Carpas de camping; carritos de supermercado que atesoran bollos de ropa y botellas con agua; frazadas que envuelven a quienes dormitan en los largos bancos instalados en la vereda de ingreso al Aeroparque metropolitano. Son personas sin hogar que han vuelto a vivir alrededor del aeropuerto Jorge Newbery, en la Ciudad de Buenos Aires, del que fueron desalojadas el 30 de junio. Fueron expulsados del interior del edificio. Han vuelto a sus veredas. O quizá nunca se fueron de la zona que --a falta de políticas públicas de contención ante tamaño desamparo-- es hoy “su lugar en el mundo”. Y en este mediodía de mediados de julio, esta postal de una sociedad indolente se superpone a la de los viajeros que entran y salen del aeropuerto para vacacionar.
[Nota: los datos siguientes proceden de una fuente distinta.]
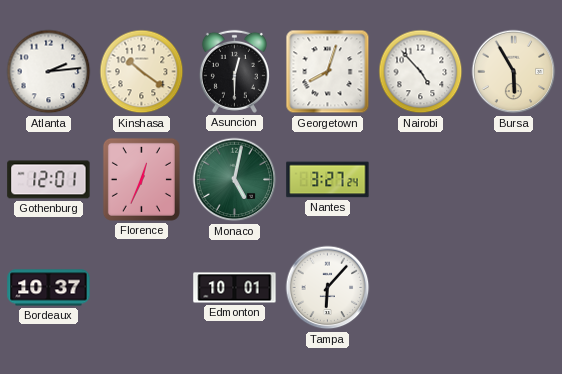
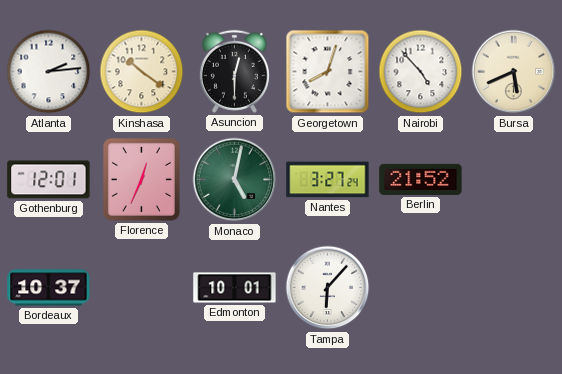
Bursa: 5:55 -> 5:41
Berlin: none -> 21:52
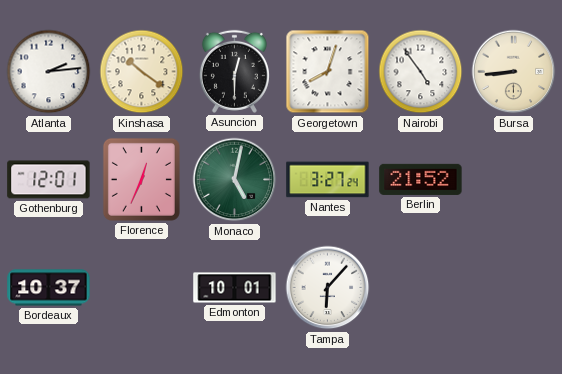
Nairobi: 4:53 -> 4:54
Bursa: 5:41 -> 8:44
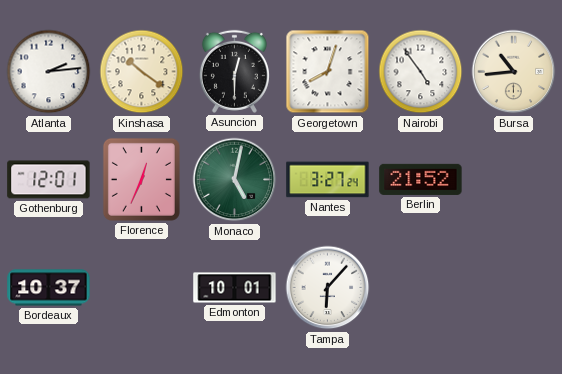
Bursa: 8:44 -> 10:44
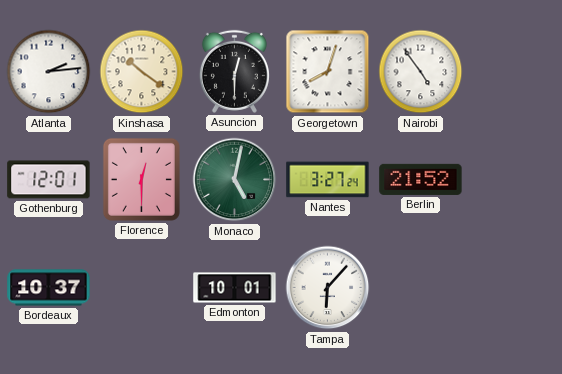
Bursa: 10:44 -> none
Florence: 12:34 -> 12:30
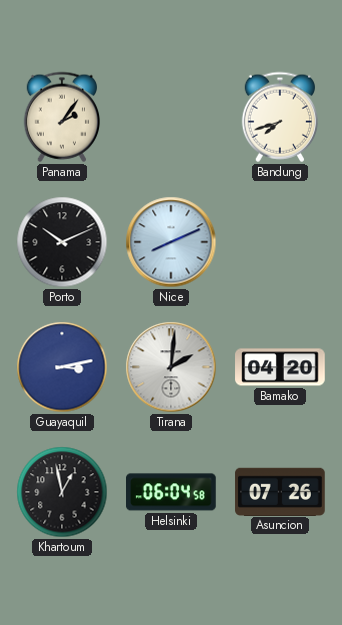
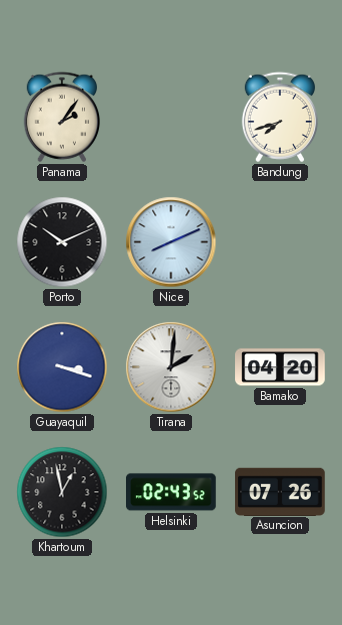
Guayaquil: 3:13 -> 3:18
Helsinki: 06:04 -> 02:43
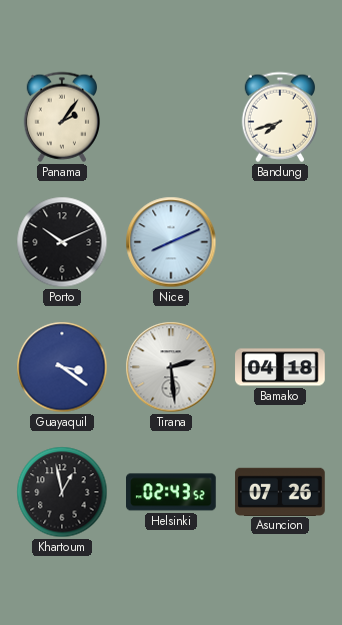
Guayaquil: 3:18 -> 3:21
Tirana: 2:01 -> 2:29
Bamako: 04:20 -> 04:18
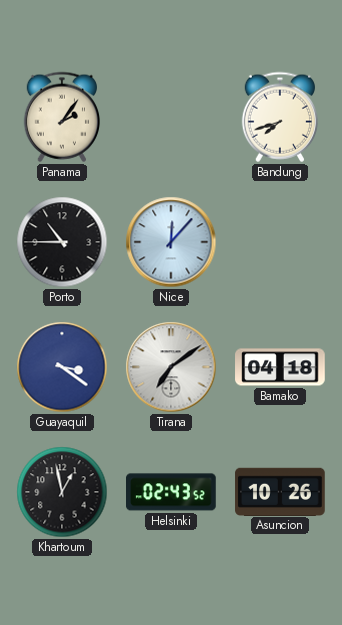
Porto: 10:11 -> 10:45
Nice: 8:11 -> 12:07
Tirana: 2:29 -> 7:09
Asuncion: 07:26 -> 10:26
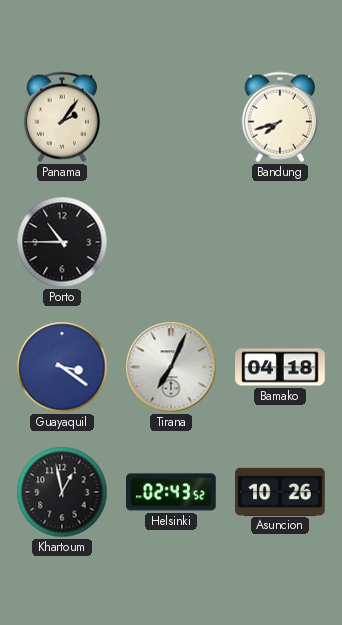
Nice: 12:07 -> none
Tirana: 7:09 -> 7:04
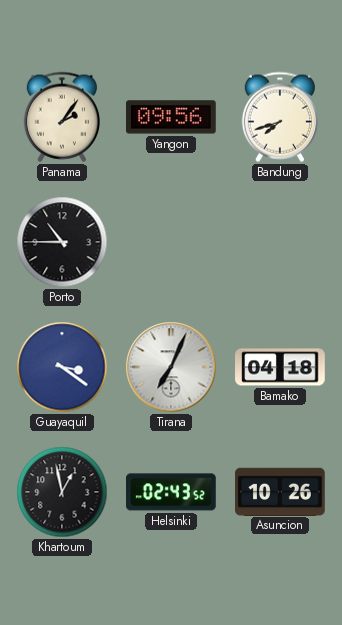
Yangon: none -> 09:56
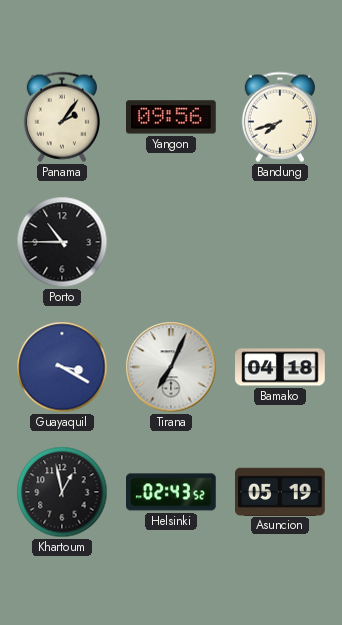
Guayaquil: 3:21 -> 3:20
Asuncion: 10:26 -> 05:19
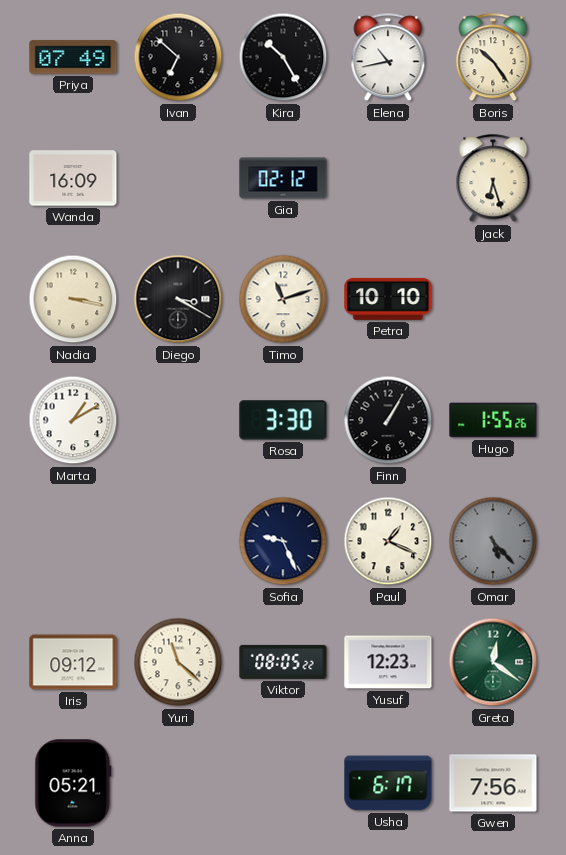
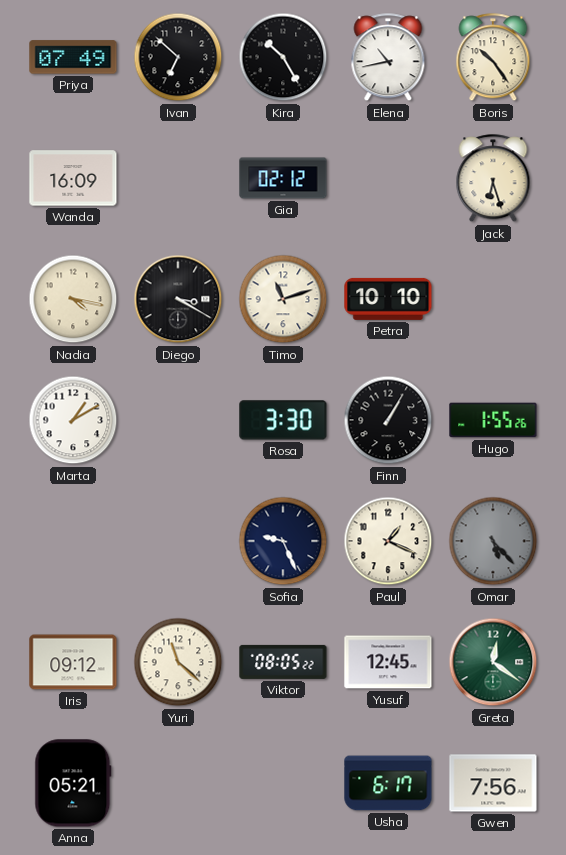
Nadia: 3:17 -> 4:17
Yusuf: 12:23 -> 12:45
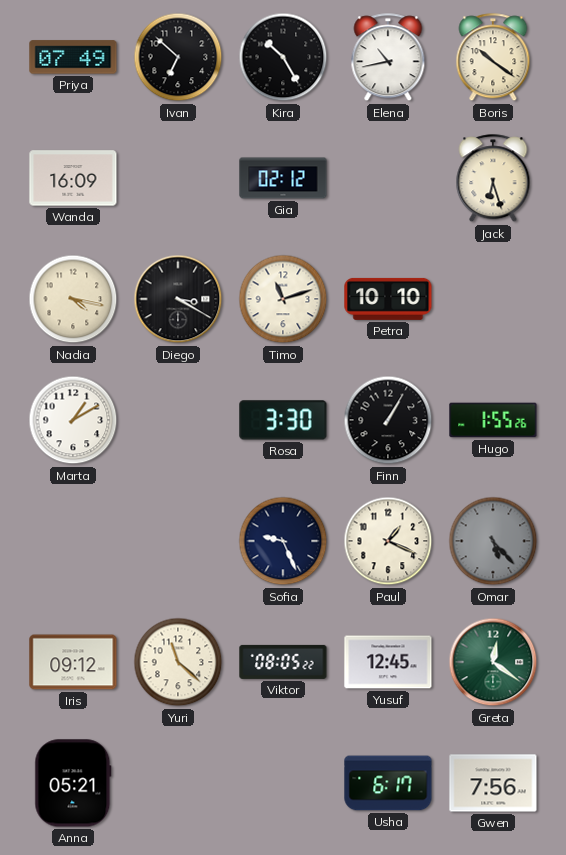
Boris: 10:24 -> 10:21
Cerca de las puertas de Arribo hay una mujer sola que mastica algo frío y seco y mira sin ver a su alrededor, aunque quisiera “una sopa caliente” dice luego, ante la consulta de Página/12. Y agrega: "Yo leo ese diario, es el que trae los recordatorios de los desaparecidos”. Lola es de "los que quieren estar ahí", dice. Hay muchos otros, que ansían poder irse, pero no saben cómo, ni a dónde, ni con qué.   

Lola vive ahí hace cuatro años dice. La historia cuenta que antes de la pandemia, algunas pocas personas sin hogar pernoctaban en la zona de pre-embarque. Luego se instalaron más, hasta que algunos llegaron con niños y otros incluso con algún perro fiel. Y dormían en el piso contra un gran ventanal con vista al gran río.

Sandra Cartasso

Se extraña el calor del sol en este mediodía. Aun así, un hombre en la vereda se lava los pies en un tacho con agua que trae de una canilla de la calle. Es Javier, vendedor ambulante y hace siete meses vive ahí. Duerme, come y se asea en el rincón que logró entre una pared y el carrito del súper. Vive con Paula, a quien conoció “en el segundo piso”. Otros, como David, deambulan entre las hamburgueserías y las filas de taxis que esperan pasajeros. Otros, como Osvaldo y Roberto, miran, simplemente, el trajinar de la avenida costanera, como esperando que algo suceda, pero inmutables ante el ronroneo del mundo alrededor de sus carros con frazadas, sus tachos con agua, su comida fría.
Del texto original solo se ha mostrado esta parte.